Easy Zucchini Muffins Recipe – The BEST zucchini bread muffins EVER! Moist, sweet, packed with shredded zucchini, walnuts, dried cranberries, and spiced with vanilla, cinnamon and nutmeg.
Prep Time:15 mins
Cook Time:25 mins
Total Time:40 mins
Yield:12 muffins 1x
2 large eggs
1 1/3 cup (280 g) sugar
2 teaspoons vanilla extract
3 cups packed grated zucchini
3/4 cup unsalted butter, melted
2 3/4 cups (400 g) all-purpose flour
1 teaspoon baking soda
1 teaspoon baking powder
1/4 teaspoon salt
2 teaspoons cinnamon
1 teaspoon ground ginger
1/2 teaspoon nutmeg
1 cup walnuts, optional
1 cup raisins or dried cranberries, optional
Preheat the oven to 350°F (175°C).
Make the batter:
In a large bowl, beat the eggs. Mix in the sugar and vanilla extract. Stir in the grated zucchini and the melted butter. In a separate bowl, mix together the flour, baking soda, baking powder, cinnamon, ground ginger, nutmeg, and salt.
Combine to make batter:
Stir these dry ingredients into the zucchini mixture. (Do not over-mix!) Stir in walnuts, raisins or cranberries if using.
Fill muffin pan:
Coat each muffin cup in your muffin pan with a little butter or vegetable oil spray. Use a spoon to distribute the muffin dough equally among the cups, filling the cups up completely, above the surface of the muffin tin.
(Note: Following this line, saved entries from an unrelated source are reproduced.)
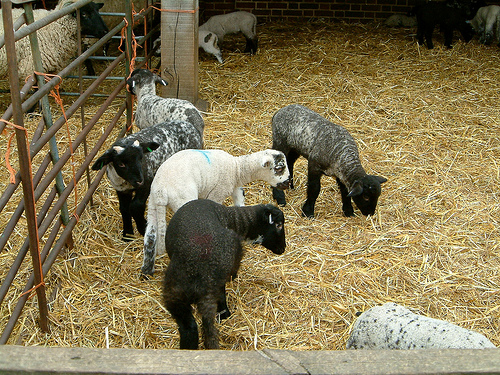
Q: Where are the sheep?
A: In a barn.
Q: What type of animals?
A: Sheep.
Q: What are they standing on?
A: Straw.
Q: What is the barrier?
A: Gates.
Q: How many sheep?
A: Nine.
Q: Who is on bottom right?
A: Black and white spotted sheep.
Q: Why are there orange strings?
A: To connect gates.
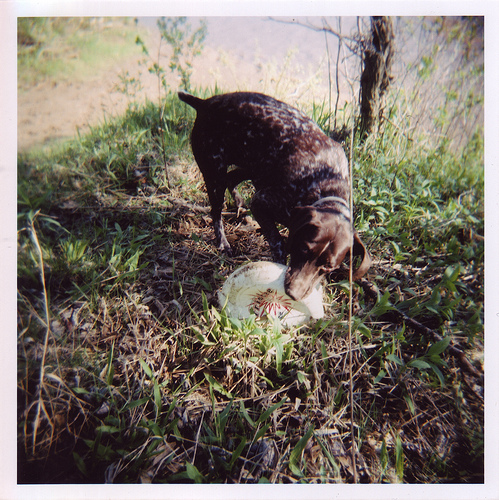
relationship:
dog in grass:
[206, 103, 383, 235] [397, 235, 446, 336]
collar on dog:
[319, 186, 348, 207] [206, 103, 383, 235]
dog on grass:
[206, 103, 383, 235] [397, 235, 446, 336]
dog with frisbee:
[206, 103, 383, 235] [245, 267, 296, 311]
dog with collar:
[206, 103, 383, 235] [319, 186, 348, 207]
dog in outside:
[206, 103, 383, 235] [112, 88, 362, 367]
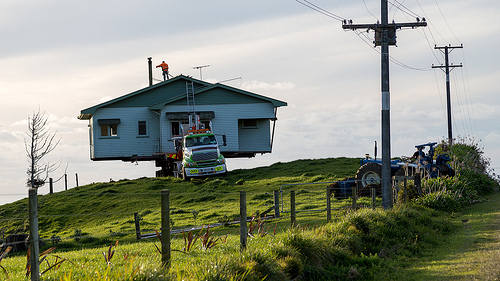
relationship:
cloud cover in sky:
[294, 26, 328, 66] [264, 32, 361, 94]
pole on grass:
[348, 5, 413, 218] [350, 167, 474, 262]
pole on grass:
[433, 38, 466, 145] [350, 167, 474, 262]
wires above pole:
[396, 5, 451, 19] [343, 1, 425, 210]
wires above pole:
[396, 5, 451, 19] [434, 42, 461, 145]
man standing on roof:
[156, 61, 169, 81] [77, 70, 293, 127]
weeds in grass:
[290, 225, 389, 264] [134, 167, 306, 270]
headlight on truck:
[187, 157, 194, 164] [174, 127, 226, 180]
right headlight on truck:
[215, 157, 223, 166] [157, 127, 230, 179]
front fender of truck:
[182, 167, 241, 181] [147, 135, 259, 173]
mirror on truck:
[208, 122, 233, 153] [158, 119, 245, 180]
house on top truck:
[76, 57, 287, 162] [168, 123, 230, 183]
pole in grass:
[19, 187, 49, 276] [222, 222, 344, 264]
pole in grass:
[152, 182, 184, 262] [222, 222, 344, 264]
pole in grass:
[229, 183, 254, 248] [222, 222, 344, 264]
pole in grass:
[280, 183, 301, 225] [222, 222, 344, 264]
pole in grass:
[322, 180, 337, 230] [222, 222, 344, 264]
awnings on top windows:
[96, 105, 218, 126] [90, 122, 120, 141]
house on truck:
[61, 57, 302, 176] [159, 123, 230, 193]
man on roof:
[156, 61, 169, 81] [69, 81, 318, 113]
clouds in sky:
[308, 86, 378, 131] [1, 3, 497, 122]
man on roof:
[153, 60, 171, 78] [75, 74, 201, 114]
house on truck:
[76, 57, 287, 162] [155, 129, 228, 180]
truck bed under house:
[150, 151, 188, 177] [75, 75, 288, 158]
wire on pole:
[296, 0, 470, 90] [343, 1, 425, 210]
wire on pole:
[296, 0, 470, 90] [238, 189, 247, 249]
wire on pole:
[296, 0, 470, 90] [430, 43, 463, 146]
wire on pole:
[296, 0, 470, 90] [25, 189, 37, 279]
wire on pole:
[296, 0, 470, 90] [159, 189, 171, 268]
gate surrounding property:
[3, 170, 462, 279] [2, 155, 483, 275]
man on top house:
[156, 61, 169, 81] [73, 70, 284, 166]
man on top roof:
[156, 61, 169, 81] [73, 74, 288, 110]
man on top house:
[156, 61, 169, 81] [75, 56, 289, 157]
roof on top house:
[73, 74, 288, 110] [75, 56, 289, 157]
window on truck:
[176, 138, 224, 150] [156, 105, 254, 200]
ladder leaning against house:
[181, 74, 204, 132] [53, 47, 331, 208]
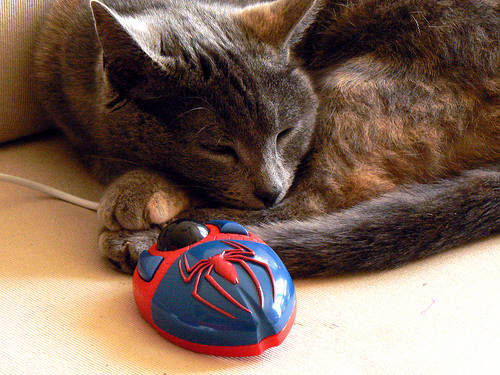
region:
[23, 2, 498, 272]
brown cat laying on furniture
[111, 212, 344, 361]
computer mouse laying on furniture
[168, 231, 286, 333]
red spider on computer mouse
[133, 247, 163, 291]
button on computer mouse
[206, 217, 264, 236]
Button on computer mouse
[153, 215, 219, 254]
Black ball on computer mouse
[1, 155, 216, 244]
White cord to computer mouse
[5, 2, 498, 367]
Tail on brown cat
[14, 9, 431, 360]
Brown cat and computer mouse laying on brown furniture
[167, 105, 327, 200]
Brown cat's eyes shut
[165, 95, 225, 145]
the cats grey eye brows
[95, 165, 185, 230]
the cats brown paw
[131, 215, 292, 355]
a plastic spider man toy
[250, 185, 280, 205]
the cat has a black nose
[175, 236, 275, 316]
a red spider image on the toy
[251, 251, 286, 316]
a reflection of light on the plastic toy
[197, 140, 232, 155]
the cats closed eye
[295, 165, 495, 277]
the cats long grey tail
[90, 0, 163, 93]
the cats pointy ear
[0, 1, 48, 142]
a beige sofa cushion back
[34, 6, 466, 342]
cat is laying down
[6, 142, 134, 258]
white cord under the cat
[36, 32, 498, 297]
the cat is brown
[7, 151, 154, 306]
the cord is white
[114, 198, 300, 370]
spiderman logo toy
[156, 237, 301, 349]
toy is red and blue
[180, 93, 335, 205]
cat has it's eyes closed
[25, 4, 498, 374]
cat is laying by the toy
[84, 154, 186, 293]
cat has its paws together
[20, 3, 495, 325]
the cat is taking a nap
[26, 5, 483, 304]
grey cat on couch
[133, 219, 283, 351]
spider man computer mouse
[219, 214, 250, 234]
button on computer mouse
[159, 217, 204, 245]
scroll ball on computer mouse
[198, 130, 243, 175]
eye of grey cat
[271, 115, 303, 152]
eye of grey cat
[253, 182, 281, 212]
nose of grey cat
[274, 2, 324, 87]
ear of grey cat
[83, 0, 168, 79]
ear of grey cat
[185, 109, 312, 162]
Sleepy cat eyes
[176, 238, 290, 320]
A red spider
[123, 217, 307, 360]
A red and blue computer mouse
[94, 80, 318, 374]
A computer mouse in front of a cat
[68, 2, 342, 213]
A gray cat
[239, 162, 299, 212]
The nose of a cat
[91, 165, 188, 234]
A cat paw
Bake at 350°F on the middle rack until muffins are golden brown, and the top of the muffins bounce back when you press on them, about 20-30 minutes. Test with a long toothpick or a thin bamboo skewer to make sure the center of the muffins are done.
Set on wire rack to cool for 5 minutes. Remove muffins from the tin let cool another 20 minutes.